WHAT NEEDS TO BE DONE
Give the lines below again exactly, starting with the line that holds "HEATING/TIME DEPENDENCE" and going on through the line that holds "HIGH BTU GAS/COMBUSTION HEAT".

--------

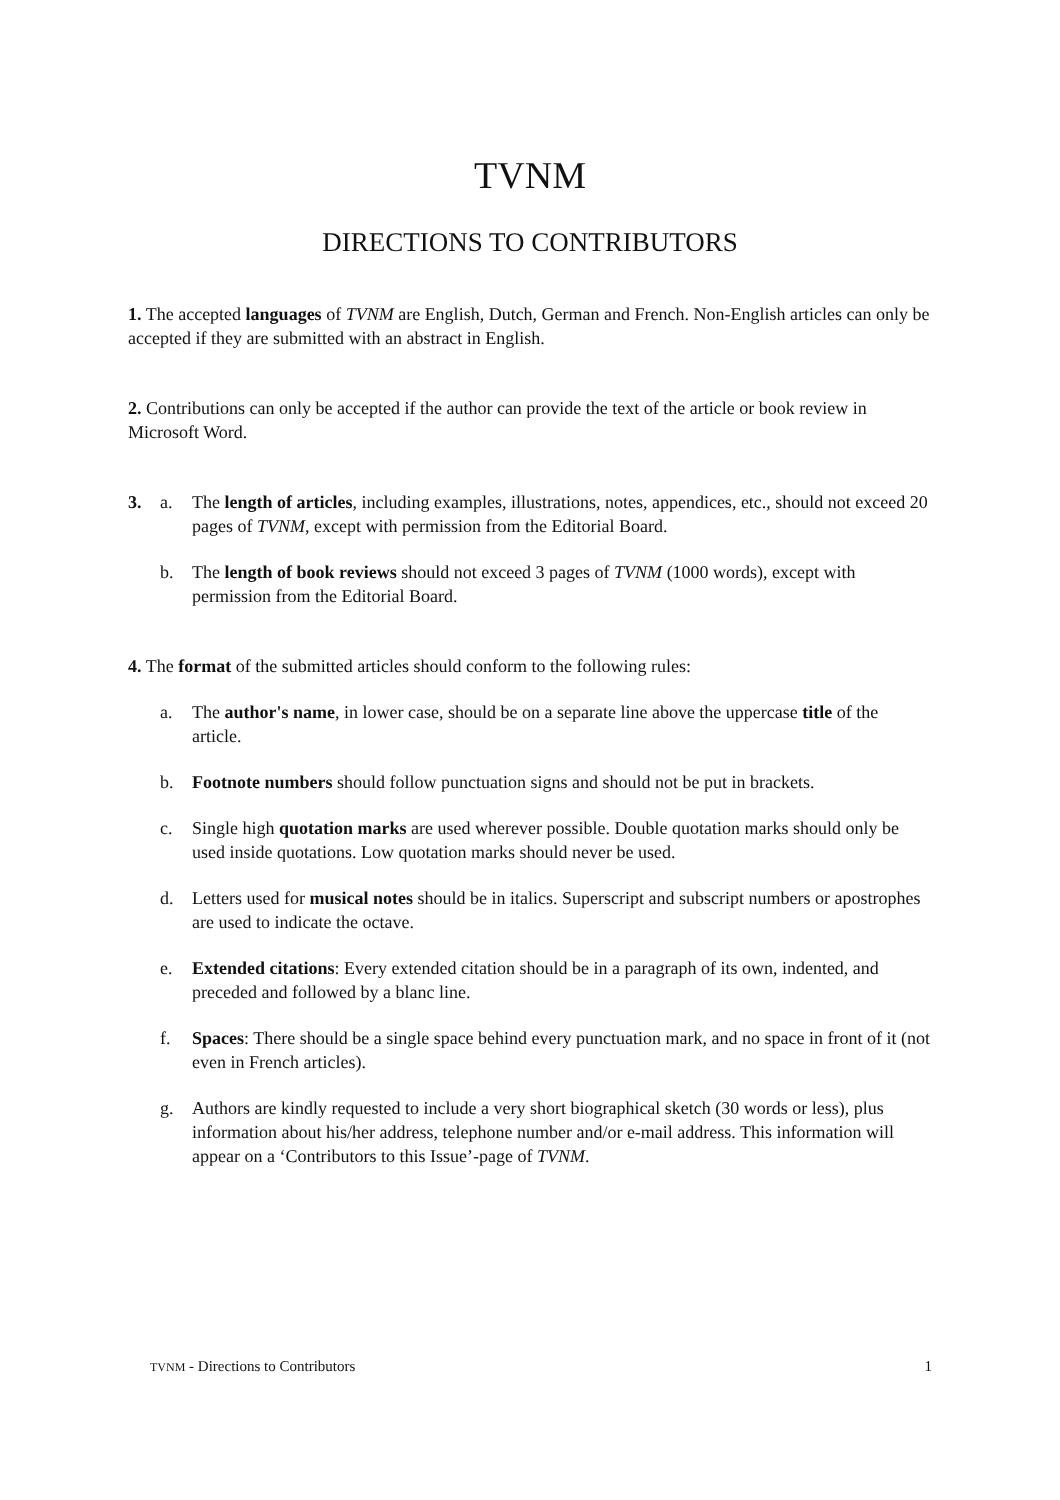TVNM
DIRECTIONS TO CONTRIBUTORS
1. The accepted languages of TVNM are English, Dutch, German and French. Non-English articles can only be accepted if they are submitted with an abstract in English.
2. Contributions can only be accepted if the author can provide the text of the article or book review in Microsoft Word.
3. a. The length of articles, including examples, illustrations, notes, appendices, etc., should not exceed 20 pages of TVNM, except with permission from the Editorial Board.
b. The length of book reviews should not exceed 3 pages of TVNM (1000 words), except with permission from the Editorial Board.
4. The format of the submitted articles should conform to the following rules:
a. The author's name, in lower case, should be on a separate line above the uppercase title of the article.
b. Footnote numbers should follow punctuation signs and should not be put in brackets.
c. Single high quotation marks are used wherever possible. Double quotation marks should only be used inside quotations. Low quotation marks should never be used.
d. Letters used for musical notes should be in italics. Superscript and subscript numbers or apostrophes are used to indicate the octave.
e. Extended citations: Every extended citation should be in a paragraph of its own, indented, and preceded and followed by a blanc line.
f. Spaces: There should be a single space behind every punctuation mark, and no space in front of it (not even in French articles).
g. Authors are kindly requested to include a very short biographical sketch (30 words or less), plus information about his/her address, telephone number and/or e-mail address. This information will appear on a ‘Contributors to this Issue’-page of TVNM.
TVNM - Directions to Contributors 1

--------

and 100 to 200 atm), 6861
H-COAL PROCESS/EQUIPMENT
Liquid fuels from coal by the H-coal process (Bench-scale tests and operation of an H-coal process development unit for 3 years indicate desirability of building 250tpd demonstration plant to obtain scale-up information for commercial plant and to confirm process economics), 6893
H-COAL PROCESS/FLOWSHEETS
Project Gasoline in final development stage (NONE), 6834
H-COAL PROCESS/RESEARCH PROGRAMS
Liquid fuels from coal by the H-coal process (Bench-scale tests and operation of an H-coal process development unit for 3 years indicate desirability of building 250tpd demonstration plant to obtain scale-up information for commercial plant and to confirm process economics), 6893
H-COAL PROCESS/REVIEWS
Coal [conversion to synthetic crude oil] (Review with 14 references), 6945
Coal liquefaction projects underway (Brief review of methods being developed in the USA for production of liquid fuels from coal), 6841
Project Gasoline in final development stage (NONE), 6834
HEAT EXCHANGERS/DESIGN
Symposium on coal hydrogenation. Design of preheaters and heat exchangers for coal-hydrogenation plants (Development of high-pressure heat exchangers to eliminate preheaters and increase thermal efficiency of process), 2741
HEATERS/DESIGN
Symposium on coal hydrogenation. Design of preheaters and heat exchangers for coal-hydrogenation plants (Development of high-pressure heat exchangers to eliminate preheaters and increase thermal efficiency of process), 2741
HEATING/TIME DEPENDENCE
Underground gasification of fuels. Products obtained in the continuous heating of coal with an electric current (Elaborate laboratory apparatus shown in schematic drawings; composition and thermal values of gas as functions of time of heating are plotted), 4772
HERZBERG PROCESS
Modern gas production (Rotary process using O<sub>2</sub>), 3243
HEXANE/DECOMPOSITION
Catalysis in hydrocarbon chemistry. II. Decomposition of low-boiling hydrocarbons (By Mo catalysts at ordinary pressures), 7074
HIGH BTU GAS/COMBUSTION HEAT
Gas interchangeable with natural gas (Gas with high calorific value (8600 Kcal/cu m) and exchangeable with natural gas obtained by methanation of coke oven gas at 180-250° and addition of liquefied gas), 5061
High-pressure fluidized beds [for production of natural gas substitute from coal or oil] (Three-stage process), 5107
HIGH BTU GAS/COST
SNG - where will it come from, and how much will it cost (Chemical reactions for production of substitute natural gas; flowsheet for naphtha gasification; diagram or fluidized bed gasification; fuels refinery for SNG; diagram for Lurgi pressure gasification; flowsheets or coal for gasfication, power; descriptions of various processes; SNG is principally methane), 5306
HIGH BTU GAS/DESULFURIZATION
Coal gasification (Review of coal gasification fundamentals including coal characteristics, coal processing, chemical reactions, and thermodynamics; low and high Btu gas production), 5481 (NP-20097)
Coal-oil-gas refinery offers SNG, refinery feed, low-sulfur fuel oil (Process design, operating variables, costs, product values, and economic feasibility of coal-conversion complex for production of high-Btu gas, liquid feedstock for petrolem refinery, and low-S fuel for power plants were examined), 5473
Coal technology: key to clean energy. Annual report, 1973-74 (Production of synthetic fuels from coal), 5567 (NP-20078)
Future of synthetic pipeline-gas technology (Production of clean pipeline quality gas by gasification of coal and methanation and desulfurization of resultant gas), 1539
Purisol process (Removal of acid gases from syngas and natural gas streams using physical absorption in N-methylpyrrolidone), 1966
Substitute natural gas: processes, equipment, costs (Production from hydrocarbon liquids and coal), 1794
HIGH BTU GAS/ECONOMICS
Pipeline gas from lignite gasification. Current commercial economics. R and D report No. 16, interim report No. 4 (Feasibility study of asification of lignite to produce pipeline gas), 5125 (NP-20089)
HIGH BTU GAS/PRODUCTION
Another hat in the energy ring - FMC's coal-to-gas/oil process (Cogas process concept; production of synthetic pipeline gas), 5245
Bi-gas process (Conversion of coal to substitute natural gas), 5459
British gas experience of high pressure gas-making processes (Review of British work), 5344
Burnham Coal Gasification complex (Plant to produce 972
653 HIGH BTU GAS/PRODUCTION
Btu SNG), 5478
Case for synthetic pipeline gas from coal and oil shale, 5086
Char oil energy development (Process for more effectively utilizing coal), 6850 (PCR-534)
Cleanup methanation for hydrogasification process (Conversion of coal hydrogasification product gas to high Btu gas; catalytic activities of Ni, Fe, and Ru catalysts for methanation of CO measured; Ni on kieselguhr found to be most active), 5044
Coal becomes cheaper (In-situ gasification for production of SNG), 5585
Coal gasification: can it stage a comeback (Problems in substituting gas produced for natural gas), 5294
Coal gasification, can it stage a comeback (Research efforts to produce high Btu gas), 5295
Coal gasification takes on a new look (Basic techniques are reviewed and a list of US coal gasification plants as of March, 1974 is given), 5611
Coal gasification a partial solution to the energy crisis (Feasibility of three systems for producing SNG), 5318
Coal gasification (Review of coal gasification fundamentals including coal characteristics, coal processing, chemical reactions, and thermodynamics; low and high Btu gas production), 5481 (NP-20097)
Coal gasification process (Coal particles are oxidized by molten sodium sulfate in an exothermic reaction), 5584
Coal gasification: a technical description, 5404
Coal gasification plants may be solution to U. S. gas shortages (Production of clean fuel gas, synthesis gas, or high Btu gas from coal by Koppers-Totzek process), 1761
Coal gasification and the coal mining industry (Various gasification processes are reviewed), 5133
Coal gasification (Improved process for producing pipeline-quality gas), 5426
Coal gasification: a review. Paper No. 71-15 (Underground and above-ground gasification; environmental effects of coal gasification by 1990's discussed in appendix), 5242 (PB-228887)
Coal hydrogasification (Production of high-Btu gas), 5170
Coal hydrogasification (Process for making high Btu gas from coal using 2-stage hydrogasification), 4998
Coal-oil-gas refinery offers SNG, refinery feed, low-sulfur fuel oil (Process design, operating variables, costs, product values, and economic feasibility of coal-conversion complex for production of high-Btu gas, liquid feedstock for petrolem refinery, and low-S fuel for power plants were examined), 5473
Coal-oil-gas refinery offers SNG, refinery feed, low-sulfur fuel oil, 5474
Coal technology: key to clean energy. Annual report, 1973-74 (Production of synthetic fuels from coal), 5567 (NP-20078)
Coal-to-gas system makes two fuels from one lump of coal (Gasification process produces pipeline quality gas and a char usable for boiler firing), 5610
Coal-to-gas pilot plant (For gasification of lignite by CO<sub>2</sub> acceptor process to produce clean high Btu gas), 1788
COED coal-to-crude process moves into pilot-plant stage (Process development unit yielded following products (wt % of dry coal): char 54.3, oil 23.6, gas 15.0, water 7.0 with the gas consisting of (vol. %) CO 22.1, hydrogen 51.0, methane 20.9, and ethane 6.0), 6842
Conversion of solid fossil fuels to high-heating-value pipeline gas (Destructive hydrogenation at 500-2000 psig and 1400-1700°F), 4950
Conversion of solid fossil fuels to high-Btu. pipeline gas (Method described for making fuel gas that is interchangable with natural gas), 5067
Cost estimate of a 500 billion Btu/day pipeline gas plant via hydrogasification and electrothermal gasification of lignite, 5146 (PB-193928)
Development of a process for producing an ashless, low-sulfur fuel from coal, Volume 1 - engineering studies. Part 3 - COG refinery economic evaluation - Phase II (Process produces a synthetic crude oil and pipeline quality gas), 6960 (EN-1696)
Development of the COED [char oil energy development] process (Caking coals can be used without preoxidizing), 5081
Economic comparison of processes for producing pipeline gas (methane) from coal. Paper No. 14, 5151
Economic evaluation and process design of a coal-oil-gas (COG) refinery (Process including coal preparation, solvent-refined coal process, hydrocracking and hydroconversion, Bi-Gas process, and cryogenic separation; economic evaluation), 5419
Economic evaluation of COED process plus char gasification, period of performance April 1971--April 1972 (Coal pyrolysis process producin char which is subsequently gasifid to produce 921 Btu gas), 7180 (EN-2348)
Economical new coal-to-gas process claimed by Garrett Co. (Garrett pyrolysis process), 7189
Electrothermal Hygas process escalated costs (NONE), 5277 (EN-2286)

--------

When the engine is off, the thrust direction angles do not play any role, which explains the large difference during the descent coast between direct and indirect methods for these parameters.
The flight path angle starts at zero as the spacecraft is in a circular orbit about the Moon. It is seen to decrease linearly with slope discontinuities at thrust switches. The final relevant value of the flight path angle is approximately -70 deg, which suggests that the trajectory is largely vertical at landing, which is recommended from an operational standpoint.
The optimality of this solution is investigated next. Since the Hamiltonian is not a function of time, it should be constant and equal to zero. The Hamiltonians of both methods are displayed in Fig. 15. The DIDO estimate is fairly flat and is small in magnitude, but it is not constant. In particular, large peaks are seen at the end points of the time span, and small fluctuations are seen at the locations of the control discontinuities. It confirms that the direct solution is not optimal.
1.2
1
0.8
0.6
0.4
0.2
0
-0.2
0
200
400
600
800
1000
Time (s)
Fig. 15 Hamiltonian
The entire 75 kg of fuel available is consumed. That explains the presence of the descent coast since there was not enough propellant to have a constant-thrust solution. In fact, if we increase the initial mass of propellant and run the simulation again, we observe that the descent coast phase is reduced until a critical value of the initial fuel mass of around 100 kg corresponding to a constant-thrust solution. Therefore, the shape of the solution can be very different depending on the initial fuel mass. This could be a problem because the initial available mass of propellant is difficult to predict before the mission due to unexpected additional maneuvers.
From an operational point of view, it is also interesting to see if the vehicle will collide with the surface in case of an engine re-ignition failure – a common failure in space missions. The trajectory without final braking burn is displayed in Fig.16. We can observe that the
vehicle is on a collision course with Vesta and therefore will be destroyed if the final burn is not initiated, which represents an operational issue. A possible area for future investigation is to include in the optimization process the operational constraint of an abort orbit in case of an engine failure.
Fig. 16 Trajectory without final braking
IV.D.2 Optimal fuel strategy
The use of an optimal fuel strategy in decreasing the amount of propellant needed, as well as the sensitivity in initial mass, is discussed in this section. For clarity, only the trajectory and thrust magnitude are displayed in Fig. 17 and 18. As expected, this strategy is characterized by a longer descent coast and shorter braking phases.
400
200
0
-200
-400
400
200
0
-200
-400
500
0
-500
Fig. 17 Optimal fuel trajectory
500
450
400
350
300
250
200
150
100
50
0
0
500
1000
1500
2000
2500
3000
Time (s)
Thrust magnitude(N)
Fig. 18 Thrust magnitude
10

--------

TASK RESPONSE
HEATING/TIME DEPENDENCE
Underground gasification of fuels. Products obtained in the continuous heating of coal with an electric current (Elaborate laboratory apparatus shown in schematic drawings; composition and thermal values of gas as functions of time of heating are plotted), 4772
HERZBERG PROCESS
Modern gas production (Rotary process using O<sub>2</sub>), 3243
HEXANE/DECOMPOSITION
Catalysis in hydrocarbon chemistry. II. Decomposition of low-boiling hydrocarbons (By Mo catalysts at ordinary pressures), 7074
HIGH BTU GAS/COMBUSTION HEAT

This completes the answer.